Andy: Yeah, I can definitely see that. I’ve seen that in an embryonic sense already, and I can just see that as systems get more and more powerful and memory gets cheaper and cheaper and more dense, I could see having -- on a small, modest computer -- having 20, 50, 100 different setups, a couple of different QA ones with different configurations, testing the networking in between them in the box but pretending it’s a large grid cluster, whatever. Yeah, I could see that really becoming much more prevalent. I especially like the idea of extending version control to the operating system image level. This is a very powerful idea at Internet service providers (ISPs): You roll out some new bit of the stack or upgrade the operating system, and if it doesn’t work out, you just roll back to the previous image, and in a matter of minutes, you’re back to where you were and then you can go straighten it out again.
Look at some of these massive outages -- airline reservation systems or air traffic control or customs, most recently, I think was a big problem out in L.A. -- any of these kinds of headline-making outages because some software update failed somewhere and took the system down…it could certainly help ameliorate that sort of thing. And even on the developer’s desk, just having the freedom to say, “Well, let’s try it with all 14 different versions of this.” Yes, I think would help a great deal.
Ed: Can you give me an example of one of the really hard problems in computing today?
Andy: I think this is a two-fold thing. One problem is a cross between a cultural issue and a computing issue. The hard problem in computing, I don’t think, is stuff like facial recognition, voice recognition, trying to emulate these aspects of human senses. Yeah, they were a real pain, and a lot of researchers have spent a lot of time and a lot of energy trying to work it out, and they’ll figure it out someday, somehow. They’ve made great strides. These aren’t areas that I’m expert in, [and] they’re very hard, but they’re not the real hard ones.

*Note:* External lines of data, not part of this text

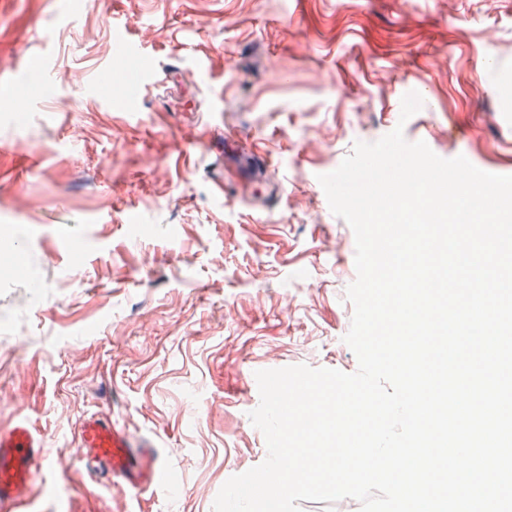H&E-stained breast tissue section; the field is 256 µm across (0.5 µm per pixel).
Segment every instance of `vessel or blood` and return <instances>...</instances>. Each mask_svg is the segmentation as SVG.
<instances>
[{"label": "vessel or blood", "mask_w": 512, "mask_h": 512, "mask_svg": "<svg viewBox=\"0 0 512 512\" xmlns=\"http://www.w3.org/2000/svg\"><path fill=\"white\" fill-rule=\"evenodd\" d=\"M156 81L155 69L148 67L128 82V122L139 123L141 103ZM219 144L237 154L239 167L251 165L265 173L273 167L269 155L231 133L221 134ZM74 442L78 461L90 475L108 480L120 478L137 489H160L165 484L164 467L152 442L113 424L107 415L94 413L85 417ZM46 462L43 440L26 421L0 430V512H27L32 496L44 487Z\"/></svg>", "instance_id": "b4317fda"}]
</instances>
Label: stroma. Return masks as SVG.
I'll return each mask as SVG.
<instances>
[{
    "label": "stroma",
    "mask_w": 512,
    "mask_h": 512,
    "mask_svg": "<svg viewBox=\"0 0 512 512\" xmlns=\"http://www.w3.org/2000/svg\"><path fill=\"white\" fill-rule=\"evenodd\" d=\"M178 62L127 124L138 73L115 24ZM207 57L211 78L191 56ZM512 0H0V428L50 461L30 512H213L267 457L256 371L356 372L355 236L318 175L403 125L440 157L512 175ZM423 106L401 121V99ZM279 161L265 197L203 144L152 143L155 112ZM97 411L152 439L167 492L90 477L74 433Z\"/></svg>",
    "instance_id": "obj_1"
}]
</instances>
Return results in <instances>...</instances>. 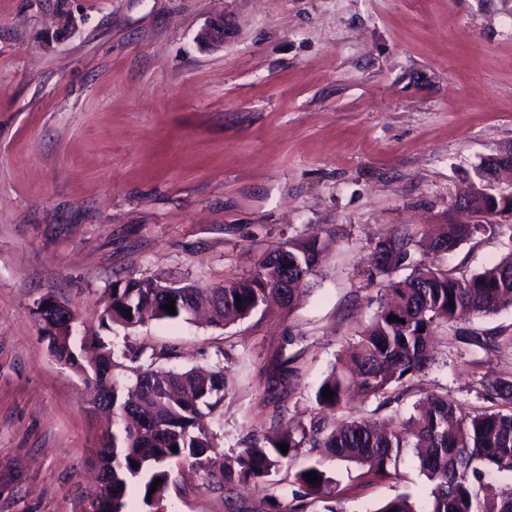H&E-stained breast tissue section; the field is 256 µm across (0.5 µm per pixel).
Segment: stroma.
<instances>
[{"mask_svg": "<svg viewBox=\"0 0 512 512\" xmlns=\"http://www.w3.org/2000/svg\"><path fill=\"white\" fill-rule=\"evenodd\" d=\"M225 14L224 48L195 35ZM512 144V0H0V512H87L104 426L82 378L48 350L52 297L116 352L163 370L226 368L224 453L308 417L342 351L401 267L367 280L377 245L456 219L475 167ZM441 256L468 277L512 248V215ZM321 230L328 251L292 308L216 328L100 325L114 282L203 288L251 275L270 249ZM479 333L497 347L465 344ZM407 395L351 400L338 417L409 418L430 392L509 412L480 380L512 381V308L439 328ZM298 376L276 382L281 364ZM341 512H376L428 484L414 449L394 473L324 460ZM166 512H264L188 467Z\"/></svg>", "mask_w": 512, "mask_h": 512, "instance_id": "1", "label": "stroma"}]
</instances>
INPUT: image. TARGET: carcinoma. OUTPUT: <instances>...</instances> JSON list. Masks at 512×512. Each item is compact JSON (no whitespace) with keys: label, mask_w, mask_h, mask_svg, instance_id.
<instances>
[{"label":"carcinoma","mask_w":512,"mask_h":512,"mask_svg":"<svg viewBox=\"0 0 512 512\" xmlns=\"http://www.w3.org/2000/svg\"><path fill=\"white\" fill-rule=\"evenodd\" d=\"M497 166L483 159L474 170L466 212L450 224H439L414 242L395 233L380 244L369 277L384 275L411 262L410 246L423 259L412 262L411 272L388 283L386 298L373 319L344 351L339 366L316 394L317 412L304 422L287 424L275 439H256L235 455L224 457L211 469L219 453L213 433L203 419L220 412L228 389L224 368L175 372L140 365L141 354L116 353L96 332L53 330L41 326L54 355H65L70 369L93 385L95 393L112 407V428L103 431L92 449L95 465L107 481V496L94 497L89 512H129L131 491L142 492L143 512H165L164 501L172 481V465L186 464L216 484L232 499L241 487L263 493L271 512L279 508L276 476L306 458L292 474L291 512H305L307 500L325 503L324 512H336L335 479L321 469V458L367 464L378 472L396 466L401 449H419L423 474L430 485L427 512H512V482L500 483L494 473L512 474V412L462 414L448 396L429 393L415 404L405 421L389 419L373 427L358 418L338 420L336 409L345 400L351 382L367 397L399 388L435 361L432 338L438 328L476 315L512 307V248L498 261L469 277L458 278L431 259L445 254L478 234L494 229L491 217L512 213V191L493 187ZM323 245L312 233L267 252L256 271L229 285L210 289V322L227 327L249 317L271 298L291 304V282L308 288L321 261ZM160 278H130L112 287L101 314L102 322L135 328L150 321H189L188 309L198 310L201 289L185 283L172 296L176 313L162 309L167 300L152 284ZM241 301H236V298ZM131 311L126 315L125 311ZM393 315L405 320L391 321ZM334 396L326 399L322 390ZM486 397L512 400V382L491 378ZM288 445L287 454L278 449ZM178 451H172V448ZM137 467H132V463ZM320 479L309 482L307 472ZM162 484L151 490L152 483ZM378 512H419L407 494H398Z\"/></svg>","instance_id":"carcinoma-1"}]
</instances>
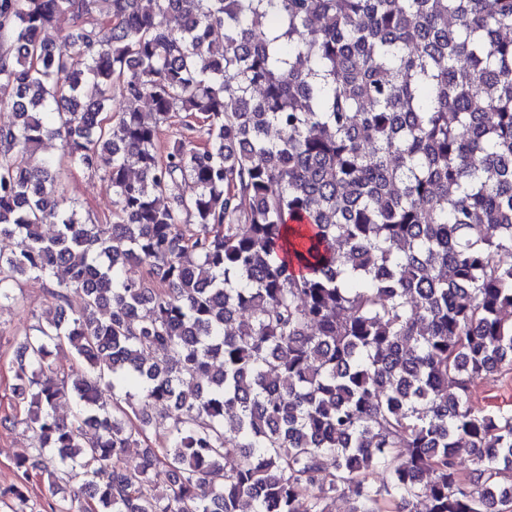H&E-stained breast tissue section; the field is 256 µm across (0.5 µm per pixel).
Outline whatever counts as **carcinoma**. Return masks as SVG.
<instances>
[{
	"mask_svg": "<svg viewBox=\"0 0 512 512\" xmlns=\"http://www.w3.org/2000/svg\"><path fill=\"white\" fill-rule=\"evenodd\" d=\"M0 38V309L53 285L0 496L40 470L51 512L512 507V411L471 400L512 367V0H0ZM180 112L208 144L162 151ZM79 166L109 217L65 206ZM31 438L24 426H0V488L15 483L17 461L30 455Z\"/></svg>",
	"mask_w": 512,
	"mask_h": 512,
	"instance_id": "carcinoma-1",
	"label": "carcinoma"
}]
</instances>
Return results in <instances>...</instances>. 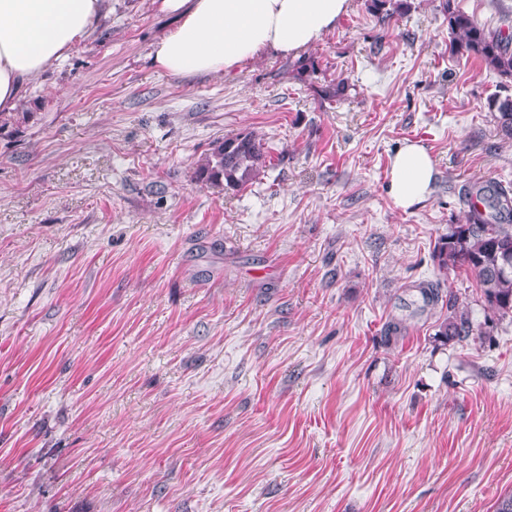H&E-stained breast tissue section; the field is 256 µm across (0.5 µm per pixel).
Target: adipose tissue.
Here are the masks:
<instances>
[{
	"label": "adipose tissue",
	"mask_w": 512,
	"mask_h": 512,
	"mask_svg": "<svg viewBox=\"0 0 512 512\" xmlns=\"http://www.w3.org/2000/svg\"><path fill=\"white\" fill-rule=\"evenodd\" d=\"M110 2L0 0V113L18 111L24 88L92 33ZM347 6L348 0H161L178 23L153 55L173 74H225L263 52L286 56L313 44ZM434 172L422 144L401 146L387 172L395 204L405 210L423 201Z\"/></svg>",
	"instance_id": "1"
}]
</instances>
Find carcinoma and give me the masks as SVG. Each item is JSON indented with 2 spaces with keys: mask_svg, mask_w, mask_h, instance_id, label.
Instances as JSON below:
<instances>
[{
  "mask_svg": "<svg viewBox=\"0 0 512 512\" xmlns=\"http://www.w3.org/2000/svg\"><path fill=\"white\" fill-rule=\"evenodd\" d=\"M442 9L452 35L451 49L481 59L501 76L512 79V36L490 30L460 11L454 0H443ZM498 112L501 135L512 139V98L491 100ZM271 164L263 135L251 128L217 140L197 166L201 182L240 190L256 179ZM468 211L465 222L452 224L434 248V259L442 271L462 269L476 279L487 313L485 328H474L467 307L458 297L443 298L430 285L420 288L427 305L441 303L448 314L437 324L435 336L446 343L464 342L472 335H491L497 321L512 317V188L489 181L465 189Z\"/></svg>",
  "mask_w": 512,
  "mask_h": 512,
  "instance_id": "1",
  "label": "carcinoma"
}]
</instances>
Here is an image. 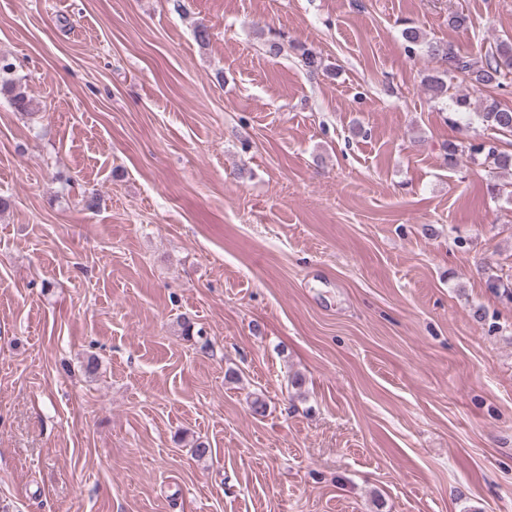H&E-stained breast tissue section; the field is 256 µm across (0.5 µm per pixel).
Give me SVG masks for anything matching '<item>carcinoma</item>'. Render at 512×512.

The real hard one, to me, is getting any kind of a computer system to exhibit situational awareness and actual judgment. Getting some sort of a system that has any kind of situational awareness, I think, is the really hard part, because the danger you run into now as the computer becomes ubiquitous is you end up with an entire class of computer workers, not programmers, but the folks who work in fast food or banking or a call center, where they are genuinely slaves to the machine.